### EXERCISE INSTRUCTIONS:
Within the records, which lines hold the string "слева"? Report each one by copying it.

### DATASET RECORDS:
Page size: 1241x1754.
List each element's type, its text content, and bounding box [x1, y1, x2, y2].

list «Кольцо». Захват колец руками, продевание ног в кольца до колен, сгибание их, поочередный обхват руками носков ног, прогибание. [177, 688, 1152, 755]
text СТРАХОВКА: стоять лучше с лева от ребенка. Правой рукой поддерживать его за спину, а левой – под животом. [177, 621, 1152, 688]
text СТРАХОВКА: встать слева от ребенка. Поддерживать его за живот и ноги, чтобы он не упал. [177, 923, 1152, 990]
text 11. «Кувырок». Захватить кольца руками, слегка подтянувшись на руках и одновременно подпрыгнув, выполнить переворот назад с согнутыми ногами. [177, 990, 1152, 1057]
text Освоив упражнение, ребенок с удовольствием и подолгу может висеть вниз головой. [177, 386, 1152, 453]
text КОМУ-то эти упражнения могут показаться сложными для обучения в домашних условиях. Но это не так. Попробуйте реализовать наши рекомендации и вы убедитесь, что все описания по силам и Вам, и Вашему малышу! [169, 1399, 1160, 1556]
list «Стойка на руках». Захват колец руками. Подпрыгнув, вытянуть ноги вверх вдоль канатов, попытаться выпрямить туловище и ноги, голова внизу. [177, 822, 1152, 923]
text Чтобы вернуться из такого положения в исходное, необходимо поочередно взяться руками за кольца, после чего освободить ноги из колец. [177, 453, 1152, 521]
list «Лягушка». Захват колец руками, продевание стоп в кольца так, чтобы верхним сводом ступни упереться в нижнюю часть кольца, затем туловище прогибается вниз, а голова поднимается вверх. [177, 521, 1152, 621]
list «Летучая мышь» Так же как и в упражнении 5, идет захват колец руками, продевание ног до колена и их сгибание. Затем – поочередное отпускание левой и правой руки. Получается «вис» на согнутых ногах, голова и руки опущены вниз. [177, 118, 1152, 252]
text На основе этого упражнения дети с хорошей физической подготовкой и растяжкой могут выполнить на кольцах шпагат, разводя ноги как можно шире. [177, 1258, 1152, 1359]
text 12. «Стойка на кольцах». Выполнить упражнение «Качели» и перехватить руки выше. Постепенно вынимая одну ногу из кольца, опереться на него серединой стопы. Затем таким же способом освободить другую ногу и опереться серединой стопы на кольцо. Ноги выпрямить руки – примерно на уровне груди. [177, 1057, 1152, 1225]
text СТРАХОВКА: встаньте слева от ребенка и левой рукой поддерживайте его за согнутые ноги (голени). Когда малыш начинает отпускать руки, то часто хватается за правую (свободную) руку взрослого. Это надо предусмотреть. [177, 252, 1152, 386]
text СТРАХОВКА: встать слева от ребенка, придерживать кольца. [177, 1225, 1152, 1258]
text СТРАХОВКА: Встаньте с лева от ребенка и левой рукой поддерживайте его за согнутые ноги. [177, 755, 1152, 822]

### ANSWER:
text СТРАХОВКА: встать слева от ребенка. Поддерживать его за живот и ноги, чтобы он не упал. [177, 923, 1152, 990]
text СТРАХОВКА: встаньте слева от ребенка и левой рукой поддерживайте его за согнутые ноги (голени). Когда малыш начинает отпускать руки, то часто хватается за правую (свободную) руку взрослого. Это надо предусмотреть. [177, 252, 1152, 386]
text СТРАХОВКА: встать слева от ребенка, придерживать кольца. [177, 1225, 1152, 1258]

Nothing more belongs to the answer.